Caption: Protesters at an Occupy Charlotte rally, Oct. 1st, 2011. All photos courtesy of Grant Baldwin.Mr. Baldwin also was a tremendous help in providing much-needed information for this article.

By Cliff Montgomery – Oct. 17th, 2011

From a certain point onward there is no longer any turning back. That is the point that must be reached.

– Franz Kafka

The pro-democracy movement which began as “Occupy Wall Street” in New York City has spread like wildfire across a parched land.

In just one month, “hundreds of thousands of people” now are “rallying around the world and numerous encampments [are] springing up in cities large and small,” an Associated Press article declared today.

Occupations can be found in a host of U.S. cities, such as Washington, DC, Burlington, VT, Chicago, IL, Cincinnati, OH, Rapid City, SD and Fairbanks, Alaska.

An occupation in one U.S. city may prove to be especially interesting. The occupation of Charlotte, NC has planted its banner in the shadow of Bank of America (BoA) corporate headquarters.

Caption: Occupy Charlotte protesters before Bank of America corporate headquarters, Oct. 8/9, 2011.

Along with JPMorgan Chase and Citigroup, BoA is one of the most massive of the Big Banks.

And “thanks largely to its 2009 acquisition of Merrill Lynch,” declares Hoover’s, a top online business analysis service, “Bank of America is also one of the world’s leading wealth managers with more than $2 trillion under management.”

But while the worldwide Occupation movement may see BoA as Charlotte’s poster child for all that’s wrong with our current social structure, “Bank of America is really just one basic problem,” said Tom Shope, one of Occupy Charlotte’s coordinators.

Shope also was instrumental in getting this occupation started–a tough feat in an area frankly not known for massive, genuinely democratic protests.

Shope declared what he saw as the fundamental purpose of the Occupation movement.

“The power structure we have now is simply a rule of the wealthy, by the wealthy and for the wealthy. But the 99% of people in America and around the world have no real say over their own lives. That just has to end,” said Shope.

“If the Occupation movement can get people to remember and recognize their own basic human freedoms, then we can say we’ve done our job,” he added.

Others at the Charlotte Occupation stated much the same thing.

“The system is fundamentally broken. I have to admit, there’s one thing we at these occupations share with the people who make up the Tea Party: We know the people at the top ignore us. It’s just time to take back our country and our society,” said Eric McManus, one of the many who attended an Occupy Charlotte protest march on Bank of America Saturday.

“It’s time we stopped the constant corporate and financial abuses going on in our system.
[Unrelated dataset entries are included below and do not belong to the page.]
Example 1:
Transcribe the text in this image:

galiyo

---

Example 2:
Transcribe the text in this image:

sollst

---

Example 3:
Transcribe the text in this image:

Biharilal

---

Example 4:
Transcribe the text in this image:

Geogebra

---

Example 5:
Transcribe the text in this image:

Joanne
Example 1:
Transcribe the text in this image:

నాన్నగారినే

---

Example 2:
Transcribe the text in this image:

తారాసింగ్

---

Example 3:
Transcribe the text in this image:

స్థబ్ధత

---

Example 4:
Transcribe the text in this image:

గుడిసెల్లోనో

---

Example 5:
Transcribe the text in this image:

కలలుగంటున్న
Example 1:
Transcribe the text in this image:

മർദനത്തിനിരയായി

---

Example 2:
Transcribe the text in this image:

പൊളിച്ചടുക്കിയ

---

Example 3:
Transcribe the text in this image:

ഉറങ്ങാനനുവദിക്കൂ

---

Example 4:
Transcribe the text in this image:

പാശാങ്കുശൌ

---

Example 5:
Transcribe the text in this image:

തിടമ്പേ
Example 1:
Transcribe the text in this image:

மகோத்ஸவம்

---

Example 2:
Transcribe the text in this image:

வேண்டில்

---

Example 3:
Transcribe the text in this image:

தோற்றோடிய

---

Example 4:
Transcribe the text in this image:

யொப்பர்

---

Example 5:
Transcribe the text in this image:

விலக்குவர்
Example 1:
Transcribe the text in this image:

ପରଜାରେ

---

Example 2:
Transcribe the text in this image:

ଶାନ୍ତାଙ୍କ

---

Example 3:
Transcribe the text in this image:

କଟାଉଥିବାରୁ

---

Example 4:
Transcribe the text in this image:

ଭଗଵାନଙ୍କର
It’s time for a change,” said another protester who declined to give his name.

“I won’t be an Economic Slave,” declares one apparent father/daughter team. Protest at Bank of America headquarters, Oct. 8/9, 2011.

These notions are held by nearly everyone at the occupation in Charlotte, and they appear to be the same basic ideas held at every other occupation, from Wall Street to Rome.
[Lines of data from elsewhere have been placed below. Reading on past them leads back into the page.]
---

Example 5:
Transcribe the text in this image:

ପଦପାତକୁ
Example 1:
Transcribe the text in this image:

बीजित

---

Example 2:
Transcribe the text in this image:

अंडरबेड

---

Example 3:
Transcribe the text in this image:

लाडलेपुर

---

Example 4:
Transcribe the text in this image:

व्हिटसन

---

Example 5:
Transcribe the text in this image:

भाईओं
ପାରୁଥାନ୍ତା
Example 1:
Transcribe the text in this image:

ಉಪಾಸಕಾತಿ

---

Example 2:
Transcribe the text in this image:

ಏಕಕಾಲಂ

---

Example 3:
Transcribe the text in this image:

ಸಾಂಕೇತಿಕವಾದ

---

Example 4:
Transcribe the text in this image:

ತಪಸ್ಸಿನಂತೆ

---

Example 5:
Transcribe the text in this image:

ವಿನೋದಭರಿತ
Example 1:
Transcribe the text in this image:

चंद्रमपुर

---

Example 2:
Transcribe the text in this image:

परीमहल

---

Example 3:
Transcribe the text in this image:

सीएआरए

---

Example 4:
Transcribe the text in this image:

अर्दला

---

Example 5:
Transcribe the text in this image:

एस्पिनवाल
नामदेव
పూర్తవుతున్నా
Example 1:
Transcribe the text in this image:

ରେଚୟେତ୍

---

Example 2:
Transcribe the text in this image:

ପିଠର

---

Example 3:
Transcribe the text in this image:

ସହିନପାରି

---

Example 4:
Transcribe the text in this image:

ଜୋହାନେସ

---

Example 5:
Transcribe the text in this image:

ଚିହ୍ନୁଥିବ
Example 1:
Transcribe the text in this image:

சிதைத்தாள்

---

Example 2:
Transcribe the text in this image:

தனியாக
If some in the corporate media would spend less time judging the occupation protesters–and more time simply listening to them–they would discover this truth as well.
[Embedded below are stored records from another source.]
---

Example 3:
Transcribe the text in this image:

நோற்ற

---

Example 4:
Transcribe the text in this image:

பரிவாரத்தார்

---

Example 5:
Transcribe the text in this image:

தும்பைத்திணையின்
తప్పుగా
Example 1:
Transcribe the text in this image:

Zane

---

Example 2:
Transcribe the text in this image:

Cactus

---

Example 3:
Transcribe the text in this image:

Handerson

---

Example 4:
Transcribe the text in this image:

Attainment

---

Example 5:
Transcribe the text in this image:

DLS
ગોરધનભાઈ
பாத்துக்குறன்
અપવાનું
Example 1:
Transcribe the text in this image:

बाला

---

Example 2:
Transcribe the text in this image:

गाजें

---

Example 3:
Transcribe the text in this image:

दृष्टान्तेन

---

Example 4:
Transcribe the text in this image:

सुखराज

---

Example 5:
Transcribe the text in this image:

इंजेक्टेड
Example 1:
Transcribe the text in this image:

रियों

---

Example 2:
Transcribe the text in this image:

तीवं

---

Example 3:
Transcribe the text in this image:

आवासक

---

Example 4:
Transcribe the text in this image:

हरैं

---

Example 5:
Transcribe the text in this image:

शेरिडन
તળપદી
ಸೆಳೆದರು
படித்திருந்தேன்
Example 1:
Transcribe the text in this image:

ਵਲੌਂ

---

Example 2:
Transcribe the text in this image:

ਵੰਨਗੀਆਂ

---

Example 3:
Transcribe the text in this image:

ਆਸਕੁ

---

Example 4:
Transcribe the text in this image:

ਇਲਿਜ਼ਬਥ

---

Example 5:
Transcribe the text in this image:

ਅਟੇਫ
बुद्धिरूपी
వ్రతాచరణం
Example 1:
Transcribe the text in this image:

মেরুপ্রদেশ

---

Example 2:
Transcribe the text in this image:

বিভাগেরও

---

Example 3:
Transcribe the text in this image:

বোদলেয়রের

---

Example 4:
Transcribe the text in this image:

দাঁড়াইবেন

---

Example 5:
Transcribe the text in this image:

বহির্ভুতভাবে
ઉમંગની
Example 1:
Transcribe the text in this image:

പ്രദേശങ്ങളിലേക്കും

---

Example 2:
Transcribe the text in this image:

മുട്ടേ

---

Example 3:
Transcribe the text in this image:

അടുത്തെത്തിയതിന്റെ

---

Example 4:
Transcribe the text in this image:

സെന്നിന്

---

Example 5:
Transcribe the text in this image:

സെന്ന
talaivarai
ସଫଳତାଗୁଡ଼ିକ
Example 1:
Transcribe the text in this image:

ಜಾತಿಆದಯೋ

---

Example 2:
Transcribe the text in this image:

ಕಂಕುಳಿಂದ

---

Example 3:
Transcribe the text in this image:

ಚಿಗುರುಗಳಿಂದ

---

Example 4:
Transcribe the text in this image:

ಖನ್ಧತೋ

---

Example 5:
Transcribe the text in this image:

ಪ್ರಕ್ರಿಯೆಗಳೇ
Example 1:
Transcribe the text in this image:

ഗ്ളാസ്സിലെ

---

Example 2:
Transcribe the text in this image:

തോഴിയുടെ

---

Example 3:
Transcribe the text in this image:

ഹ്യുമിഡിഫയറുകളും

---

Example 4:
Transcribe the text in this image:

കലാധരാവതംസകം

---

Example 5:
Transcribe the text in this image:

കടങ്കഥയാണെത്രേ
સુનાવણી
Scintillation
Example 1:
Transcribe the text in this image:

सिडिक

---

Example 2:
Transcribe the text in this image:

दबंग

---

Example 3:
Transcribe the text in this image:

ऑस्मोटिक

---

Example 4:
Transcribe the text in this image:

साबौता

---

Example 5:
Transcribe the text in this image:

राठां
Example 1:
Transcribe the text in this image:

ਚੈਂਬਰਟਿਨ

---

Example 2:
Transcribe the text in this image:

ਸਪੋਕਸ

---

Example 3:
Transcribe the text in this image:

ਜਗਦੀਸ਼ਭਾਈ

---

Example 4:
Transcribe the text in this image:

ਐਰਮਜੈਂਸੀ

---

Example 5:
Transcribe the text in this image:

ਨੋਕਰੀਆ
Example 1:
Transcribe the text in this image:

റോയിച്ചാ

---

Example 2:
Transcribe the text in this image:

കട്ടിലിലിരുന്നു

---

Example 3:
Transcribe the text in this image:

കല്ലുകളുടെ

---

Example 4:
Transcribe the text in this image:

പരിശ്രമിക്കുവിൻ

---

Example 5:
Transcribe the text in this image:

At times the occupations may hit a note of discord, or even one or two notes of the absurd–but they are just as likely to hit an occasional pitch of pure beauty. The movement is young, raw and a genuine direct democracy in action.

Those who have all of the money but do none of the work like to shower the protesters with a heap of empty name-calling and abuse.

What‘s often not mentioned is the reason for all that abuse. Those at the top of America’s economic pyramid scheme are afraid.

They should be.

Working people in America and around the world are choosing to change themselves. Gone are the passive consumers who submissively play the powerless, sedated role laid out for them by their self-appointed ‘guardians’.

The 99% are swiftly becoming active citizens who realize that this world, their countries and even their own lives belong to them.

They’re beginning to realize that freedom is not something that is created by putting a few scribbles on a piece of dead parchment. Nor is freedom something that is created by business people in three-piece suits. Freedom cannot be sold, it cannot be consumed.

They also understand that no one can ‘defend’, ‘protect’ or ‘preserve’ their freedom for them. Freedom is not a passive act.

No one can predict what will become of the Occupation movement. But it may already have scored its most sweeping victory. Through this movement, the people have re-discovered their faith in themselves.

That alone marks the Occupation movement as the beginning of a brave new era for our tired world. And it is right on time.